Given records

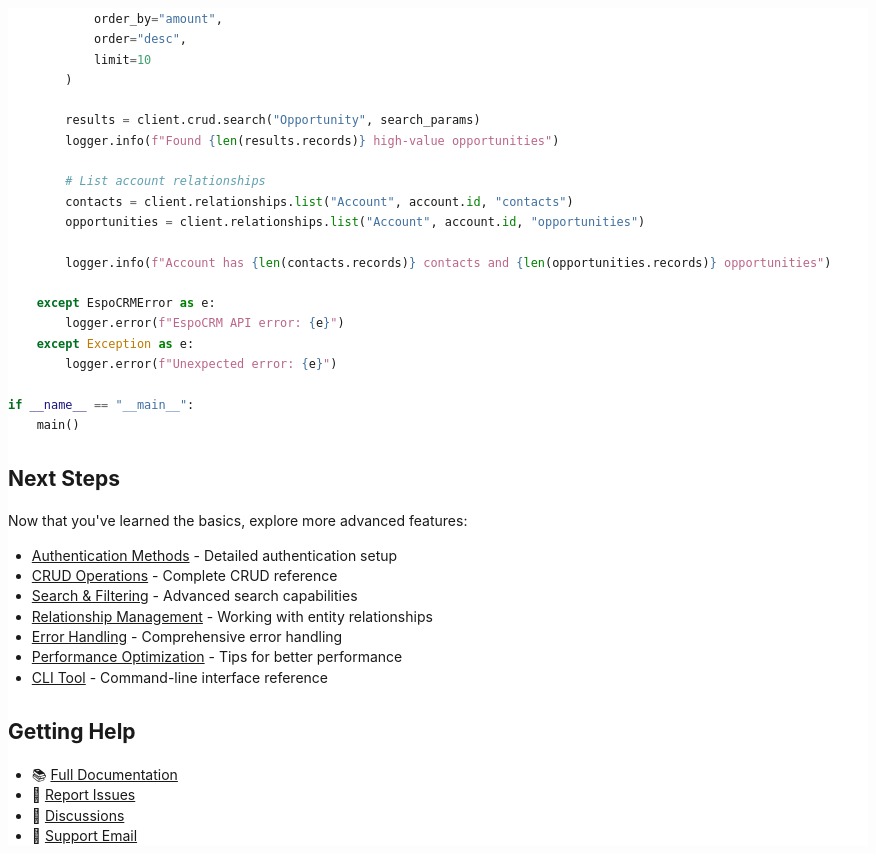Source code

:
 ```python
            order_by="amount",
            order="desc",
            limit=10
        )
        
        results = client.crud.search("Opportunity", search_params)
        logger.info(f"Found {len(results.records)} high-value opportunities")
        
        # List account relationships
        contacts = client.relationships.list("Account", account.id, "contacts")
        opportunities = client.relationships.list("Account", account.id, "opportunities")
        
        logger.info(f"Account has {len(contacts.records)} contacts and {len(opportunities.records)} opportunities")
        
    except EspoCRMError as e:
        logger.error(f"EspoCRM API error: {e}")
    except Exception as e:
        logger.error(f"Unexpected error: {e}")

if __name__ == "__main__":
    main()
```

## Next Steps

Now that you've learned the basics, explore more advanced features:

- [Authentication Methods](authentication.md) - Detailed authentication setup
- [CRUD Operations](crud.md) - Complete CRUD reference
- [Search & Filtering](advanced/search.md) - Advanced search capabilities
- [Relationship Management](relationships.md) - Working with entity relationships
- [Error Handling](advanced/error-handling.md) - Comprehensive error handling
- [Performance Optimization](advanced/performance.md) - Tips for better performance
- [CLI Tool](cli.md) - Command-line interface reference

## Getting Help

- 📚 [Full Documentation](index.md)
- 🐛 [Report Issues](https://github.com/espocrm/espocrm-python-client/issues)
- 💬 [Discussions](https://github.com/espocrm/espocrm-python-client/discussions)
- 📧 [Support Email](mailto:support@espocrm-python-client.com)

Your objective
Repeat the entries exactly as they are given, leaving out each image.

Finished task
Source code

:
 ```python
            order_by="amount",
            order="desc",
            limit=10
        )
        
        results = client.crud.search("Opportunity", search_params)
        logger.info(f"Found {len(results.records)} high-value opportunities")
        
        # List account relationships
        contacts = client.relationships.list("Account", account.id, "contacts")
        opportunities = client.relationships.list("Account", account.id, "opportunities")
        
        logger.info(f"Account has {len(contacts.records)} contacts and {len(opportunities.records)} opportunities")
        
    except EspoCRMError as e:
        logger.error(f"EspoCRM API error: {e}")
    except Exception as e:
        logger.error(f"Unexpected error: {e}")

if __name__ == "__main__":
    main()
```

## Next Steps

Now that you've learned the basics, explore more advanced features:

- [Authentication Methods](authentication.md) - Detailed authentication setup
- [CRUD Operations](crud.md) - Complete CRUD reference
- [Search & Filtering](advanced/search.md) - Advanced search capabilities
- [Relationship Management](relationships.md) - Working with entity relationships
- [Error Handling](advanced/error-handling.md) - Comprehensive error handling
- [Performance Optimization](advanced/performance.md) - Tips for better performance
- [CLI Tool](cli.md) - Command-line interface reference

## Getting Help

- 📚 [Full Documentation](index.md)
- 🐛 [Report Issues](https://github.com/espocrm/espocrm-python-client/issues)
- 💬 [Discussions](https://github.com/espocrm/espocrm-python-client/discussions)
- 📧 [Support Email](mailto:support@espocrm-python-client.com)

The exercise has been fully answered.